February 27, 2023

Effect of Returning to
Historical Estimated Tax Payment Schedule


Some Taxpayers Make Estimated Tax Payments Throughout the Year. State law requires taxpayers to pay income taxes as they earn income. Most taxpayers meet this requirement through income tax withholding that is taken out of their regular paycheck. Businesses and some individuals with significant capital gains or other nonwage income instead make quarterly estimated tax payments to meet this state requirement. This prepayment of corporate and personal income tax throughout the year improves compliance and helps align the timing of tax payments with earnings. For many years, the state directed taxpayers to make four roughly equal estimated tax payments. These payments are made in April, June, and September of the year the income is earned, as well as January of the following year.

State Changed Payment Schedule During Great Recession to Address Budget Problem. The 2008‑09 budget changed the quarterly estimated tax payment schedule. The budget increased the required payment amount for April and June from a total of 50 percent to 60 percent (and reduced the required amount for the rest of the year). This change had the effect of accelerating tax collections from 2009‑10 into 2008‑09, thereby improving the 2008‑09 budget condition. As the state’s fiscal situation continued to deteriorate in 2009, the 2009‑10 budget package again changed the quarterly estimated tax payment schedule to collect 70 percent in the first half of the fiscal year and 30 percent in the second, improving the 2009‑10 budget condition. Figure 1 below summarizes these changes.

Figure 1

Overview of Changes to Estimated Tax Payment Schedule


Payment Due on the 15th Day of:

Percent of Total Estimated Tax Due:

Personal Income


Prior to 2009





4th month, typically April






6th month, typically June






9th month, typically September





12th month, typically December




Actual Estimated Tax Payments Differ From Schedule. Some people make extra tax payments in months other than April, June, and January. For example, tax filers make estimated tax payments when they realize gains that they had not anticipated. Also, about one-quarter of tax filers make regular payments in September, even though state law no longer requires a September payment. In part, the variation from the state payment schedule is driven by the federal payment schedule, which is still made up of four equal payments Many taxpayers also make larger estimated tax payments at the end of the tax year. Due to this divergence from the schedule, tax filers pay significantly less than 70 percent of their estimated tax liability in the first half of the year and significantly more than 30 percent of their estimated tax liability in the second half of the year. In fact, tax filers typically pay less than half of their tax liability in the first half of the year, despite the schedule changes instituted in 2008 and 2009. (While there are penalties for underpaying estimated taxes, taxpayers with uneven income timing can avoid or minimize penalties if they make full estimated payments when they earn the income.) Figure 2 shows the share of estimated personal income tax liability paid in the first half of the year before and after the timing changes made in 2008 and 2009. Similarly, Figure 3 shows the share of estimated corporation tax liability paid in the first half of the year before and after these changes.
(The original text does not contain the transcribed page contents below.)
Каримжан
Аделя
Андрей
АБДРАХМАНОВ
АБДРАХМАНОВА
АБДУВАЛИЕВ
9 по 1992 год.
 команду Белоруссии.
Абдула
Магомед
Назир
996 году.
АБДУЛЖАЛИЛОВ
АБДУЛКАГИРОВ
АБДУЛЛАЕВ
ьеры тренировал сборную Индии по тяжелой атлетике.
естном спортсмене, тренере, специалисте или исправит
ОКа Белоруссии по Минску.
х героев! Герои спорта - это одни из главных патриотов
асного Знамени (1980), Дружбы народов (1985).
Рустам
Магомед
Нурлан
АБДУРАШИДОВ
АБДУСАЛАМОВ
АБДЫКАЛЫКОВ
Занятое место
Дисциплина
Personal Income Tax Estimated Payments Paid in First Half of Year Increased Corporate Tax Estimated Payments Paid in First Half of Year Increased

Due to Divergence From Equal Payments, Great Recession Changes Led to Modest Shift. As a result of the divergence from equal payments discussed above, in practice, the 2008 and 2009 timing shifts yielded relatively small tax payment shifts. Specifically, instead of shifting 20 percent of estimated tax payments into the first half of the year, the 2008 and 2009 changes had the effect of shifting an average of about 8 percent of personal income estimated payments and about 13 percent of corporation estimated payments.

Fiscal Effect of Returning Estimated Payments to 25 Percent Per Quarter

Revenue Shift. Returning personal and corporate income tax estimated payment amounts to four equal payments, beginning in tax year 2024, would shift about 8 percent of personal income tax estimated payments and 13 percent of corporation estimated payments from 2023‑24 to 2024‑25. This would occur because taxpayers would make fewer estimated payments in the first half of 2024 and more estimated payments in the second half of 2024. These amounts are lower than the 20 percent change that would be reflected in statute due to the payment divergence discussed in the previous section. Based on our November revenue forecasts, this change would reduce General Fund revenues by roughly $5 billion in 2023‑24. Returning to the historical payment schedule would have little net effect on revenue in 2024‑25. Specifically, while the change would shift roughly $5 billion from 2023‑24 to 2024‑25, the change also would have the effect of shifting a similar amount from 2024‑25 to 2025‑26. As a result, the net impact on 2024‑25 and later years would minimal.

Changes to Constitutional Budget Requirements. The revenue shift described above would result in changes to the state’s constitutional minimum funding requirement for schools. Specifically, the minimum funding requirement would go down by roughly $2 billion in 2023‑24 and remain the same amount in 2024‑25. The revenue shift also would have minor effects on Proposition 2 (2014) reserve requirements.

Administrative Costs. The Franchise Tax Board estimates that returning estimated payments to four equal payments would result in one-time administrative costs of $151,000 in 2023‑24.